Liberal visible minority candidates won 39 seats (83 percent), the Conservatives five (13 percent), the NDP 2 (4 percent).
Table 1 2015 Election – List of Visible Minority MPs lists the ridings, their percentage of visible minorities, and the MPs elected.
Turning to the 33 ridings where visible minorities comprise more than 50 percent of the population (which we will call visible majority ridings), the following characteristics emerge:
- Both two-thirds of candidates (68) and two-thirds of elected MPs (23) are visible minority;
- 48 percent are visible minority men, 21 percent visible minority women;
- The Liberals took all but three of these ridings (two went Conservative, one NDP);
- The popular vote for these 33 ridings shows stronger support for Liberals among visible majority ridings (52.3 percent) compared to overall results (39.5 percent). Riding-by-riding, the winning Liberal candidate won over 50 percent of the vote, a majority not just a plurality;
- In contrast, the popular vote for the Conservatives in these ridings is virtually identical (31.6 percent) to their overall results (31.9 percent). It would appear their base vote is the same among visible minorities as the general population.
- The NDP did less well in these ridings (15.9 percent) compared to their overall results (19.7 percent);
- Out of the 9 ridings where Chinese Canadians formed the dominant group, 3 Chinese Canadians were elected.
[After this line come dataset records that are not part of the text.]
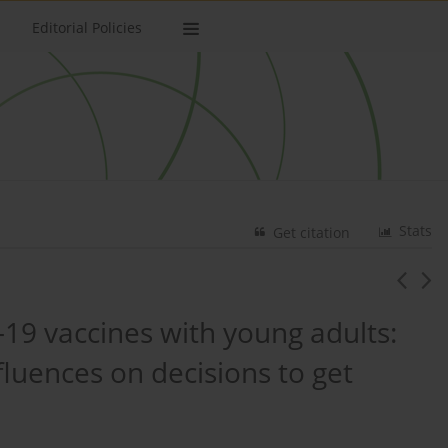
Editorial Policies
Stats
Get citation
9 vaccines with young adults:
fluences on decisions to get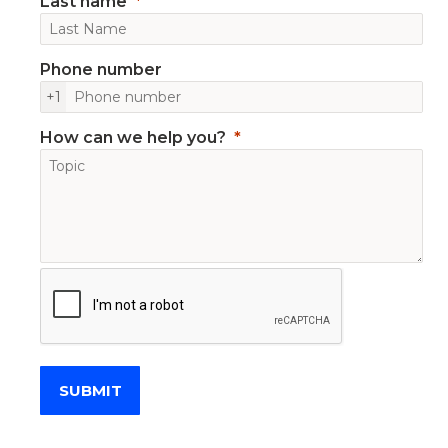
Last name
Phone number
+1
How can we help you?
SUBMIT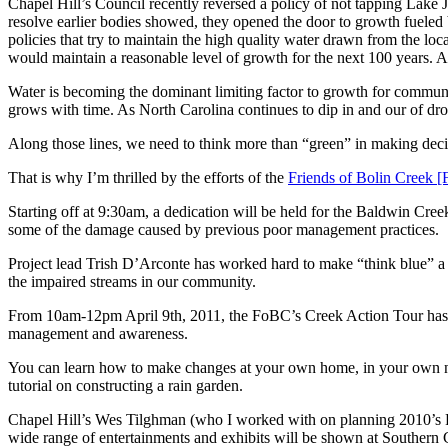
Chapel Hill’s Council recently reversed a policy of not tapping Lake J
resolve earlier bodies showed, they opened the door to growth fueled
policies that try to maintain the high quality water drawn from the lo
would maintain a reasonable level of growth for the next 100 years. A
Water is becoming the dominant limiting factor to growth for community’
grows with time. As North Carolina continues to dip in and our of dr
Along those lines, we need to think more than “green” in making deci
That is why I’m thrilled by the efforts of the
Friends of Bolin Creek
Starting off at 9:30am, a dedication will be held for the Baldwin Creek
some of the damage caused by previous poor management practices.
Project lead Trish D’Arconte has worked hard to make “think blue” a re
the impaired streams in our community.
From 10am-12pm April 9th, 2011, the FoBC’s Creek Action Tour has 9
management and awareness.
You can learn how to make changes at your own home, in your own neig
tutorial on constructing a rain garden.
Chapel Hill’s Wes Tilghman (who I worked with on planning 2010’s Fe
wide range of entertainments and exhibits will be shown at Southern 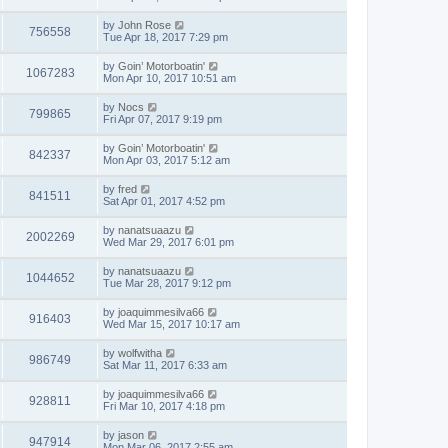
by
John Rose
756558
Tue Apr 18, 2017 7:29 pm
by
Goin’ Motorboatin'
1067283
Mon Apr 10, 2017 10:51 am
by
Nocs
799865
Fri Apr 07, 2017 9:19 pm
by
Goin’ Motorboatin'
842337
Mon Apr 03, 2017 5:12 am
by
fred
841511
Sat Apr 01, 2017 4:52 pm
by
nanatsuaazu
2002269
Wed Mar 29, 2017 6:01 pm
by
nanatsuaazu
1044652
Tue Mar 28, 2017 9:12 pm
by
joaquimmesilva66
916403
Wed Mar 15, 2017 10:17 am
by
wolfwitha
986749
Sat Mar 11, 2017 6:33 am
by
joaquimmesilva66
928811
Fri Mar 10, 2017 4:18 pm
by
jason
947914
Mon Mar 06, 2017 2:55 am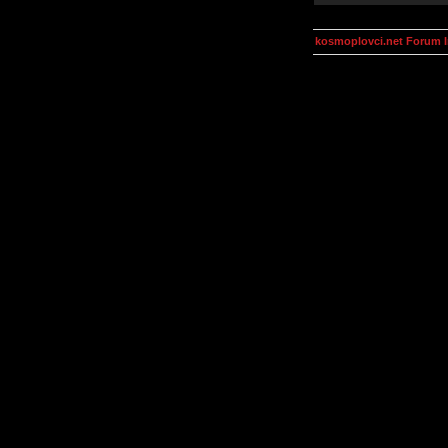
kosmoplovci.net Forum 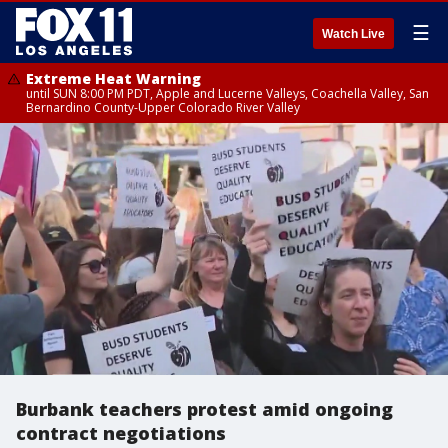
☰
Watch Live
Extreme Heat Warning
until SUN 8:00 PM PDT, Apple and Lucerne Valleys, Coachella Valley, San
Bernardino County-Upper Colorado River Valley
Burbank teachers protest amid ongoing
contract negotiations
In contrast, out of the 14 ridings where South Asians formed the dominant group, 8 were elected, mainly Sikh Canadians; and,
- 10 non-visible minority MPs were elected in these ridings.
Table 2 2015 Election – 33 Ridings more than 50 percent visible minorities provides the demographics of these ridings, along with the names of elected MPs and their share of the popular vote.
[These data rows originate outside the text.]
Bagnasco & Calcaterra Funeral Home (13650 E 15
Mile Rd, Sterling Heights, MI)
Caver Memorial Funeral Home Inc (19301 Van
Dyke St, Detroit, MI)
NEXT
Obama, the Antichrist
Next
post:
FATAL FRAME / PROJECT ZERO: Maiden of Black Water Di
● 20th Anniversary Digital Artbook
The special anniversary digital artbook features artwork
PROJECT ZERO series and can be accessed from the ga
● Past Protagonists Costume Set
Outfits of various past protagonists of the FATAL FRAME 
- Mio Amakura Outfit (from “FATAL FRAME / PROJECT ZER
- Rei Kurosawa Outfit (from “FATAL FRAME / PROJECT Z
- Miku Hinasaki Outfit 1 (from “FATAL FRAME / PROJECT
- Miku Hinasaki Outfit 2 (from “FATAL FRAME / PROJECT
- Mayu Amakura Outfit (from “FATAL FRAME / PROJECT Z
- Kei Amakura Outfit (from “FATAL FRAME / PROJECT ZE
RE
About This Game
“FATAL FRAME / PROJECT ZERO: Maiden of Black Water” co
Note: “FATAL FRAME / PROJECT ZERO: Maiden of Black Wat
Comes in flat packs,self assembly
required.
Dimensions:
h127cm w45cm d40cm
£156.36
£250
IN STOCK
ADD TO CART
In many ways, this is a remarkable achievement, achieving close to parity in parliamentary representation of visible minorities. No other comparable country is as representative of its population.
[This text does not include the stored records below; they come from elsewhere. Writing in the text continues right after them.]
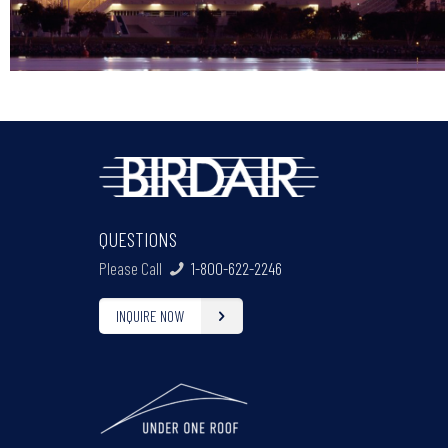
QUESTIONS
Please Call
1-800-622-2246
INQUIRE NOW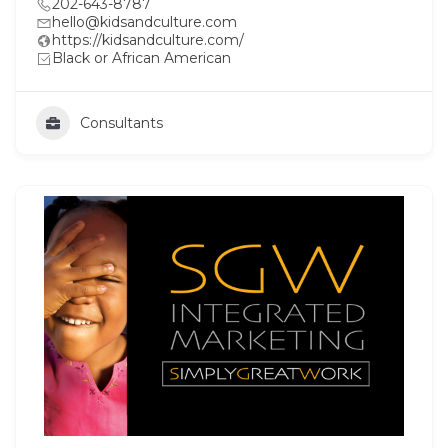
202-643-8787
hello@kidsandculture.com
https://kidsandculture.com/
Black or African American
Consultants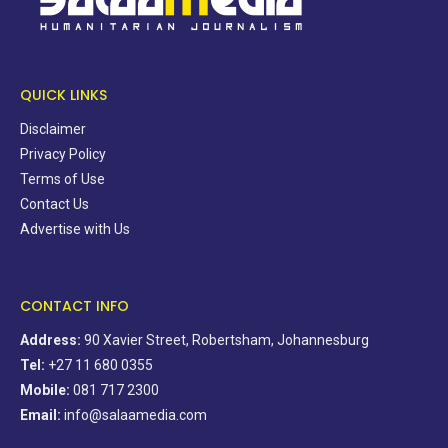
QUICK LINKS
Disclaimer
Privacy Policy
Terms of Use
Contact Us
Advertise with Us
CONTACT INFO
Address:
90 Xavier Street, Robertsham, Johannesburg
Tel:
+27 11 680 0355
Mobile:
081 717 2300
Email:
info@salaamedia.com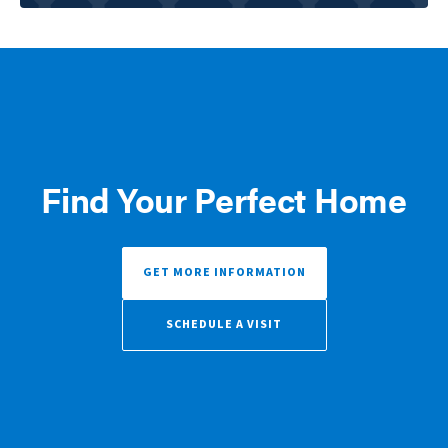
Find Your Perfect Home
GET MORE INFORMATION
SCHEDULE A VISIT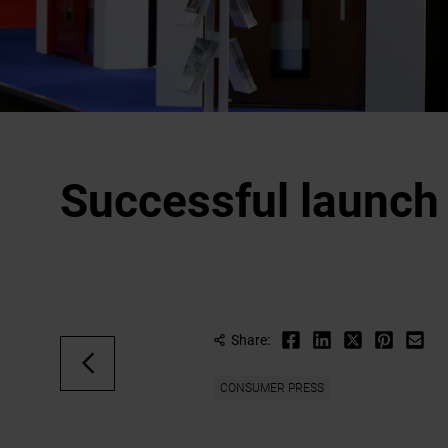
Successful launch
Share:
CONSUMER PRESS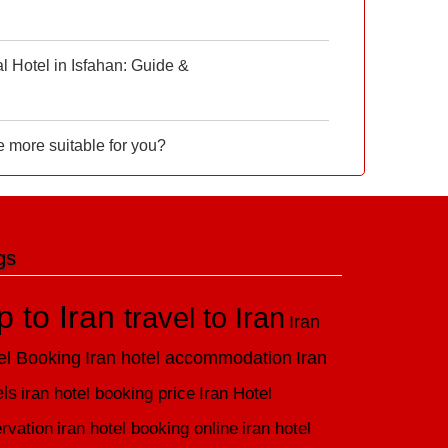
 Hotel in Isfahan: Guide &
e more suitable for you?
gs
ip to Iran
travel to Iran
Iran
el Booking
Iran hotel accommodation
Iran
els
iran hotel booking price
Iran Hotel
rvation
iran hotel booking online
iran hotel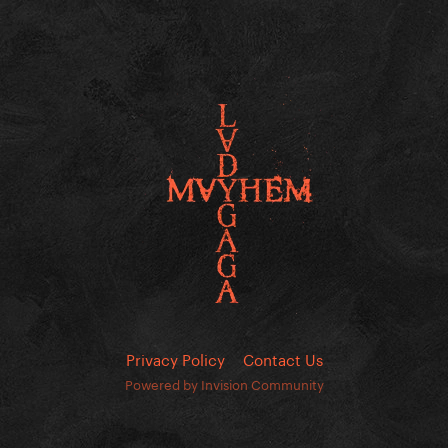
Privacy Policy
Contact Us
Powered by Invision Community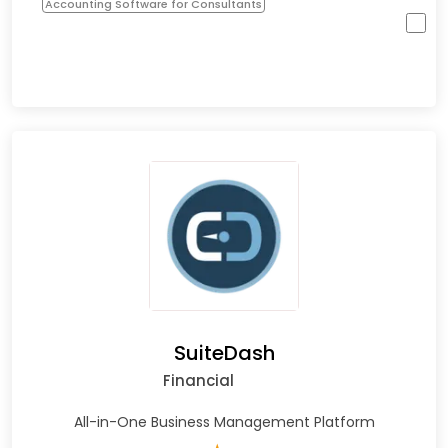
Accounting Software for Consultants
SuiteDash
Financial
All-in-One Business Management Platform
Visible minority MPs, as all MPs, will be expected to play not only on the issues of interest to their constituents but also on broader policy issues and debates. And hopefully, the incoming government will provide greater latitude for all MPs for debates and discussion, rather than the excessive reliance on centralized talking points under the Conservative government.
They can be expected also to play on foreign policy and diaspora issues of interest to their community, much as other ethnic communities such as Ukrainian Canadians and Canadian Jews continue to do.
Secondly, with 39 visible minority MPs in the incoming Liberal government, we will need to see how many are appointed to cabinet and to which positions, and how this is balanced against other cabinet representation issues like regional representation (PM Trudeau has already committed to gender parity). The Conservative government relegated visible minorities to junior positions (multiculturalism, sport, seniors) and it remains to be seen whether Liberal Prime Minister Trudeau will appoint a visible minority member to a more senior position.
Thirdly, the Conservative party needs to reflect on the effectiveness of the extensive outreach of Minister Kenney and others to new Canadian communities. Being 20 percent behind the Liberals in many of these ridings means that ‘being there’ is not enough. While some of this shift reflects the general trend in urban Canada, it also likely reflects changes to citizenship and immigration policy which impact on these communities (e.g., more difficult family reunification and citizenship). And overplaying the niqab and related issues in such an obvious wedge politics manner can hardly have helped.
One thing is clear. Visible minorities are an intrinsic part of electoral and political strategies. No party can afford to ignore them, given their size and political weight. And one of the election’s lessons is that the divisiveness of wedge politics is not a winning strategy among visible minority and other voters. Hopefully, that will be an enduring lesson, sparing Canadians of whatever origin, of such approaches in the future, and strengthening overall integration.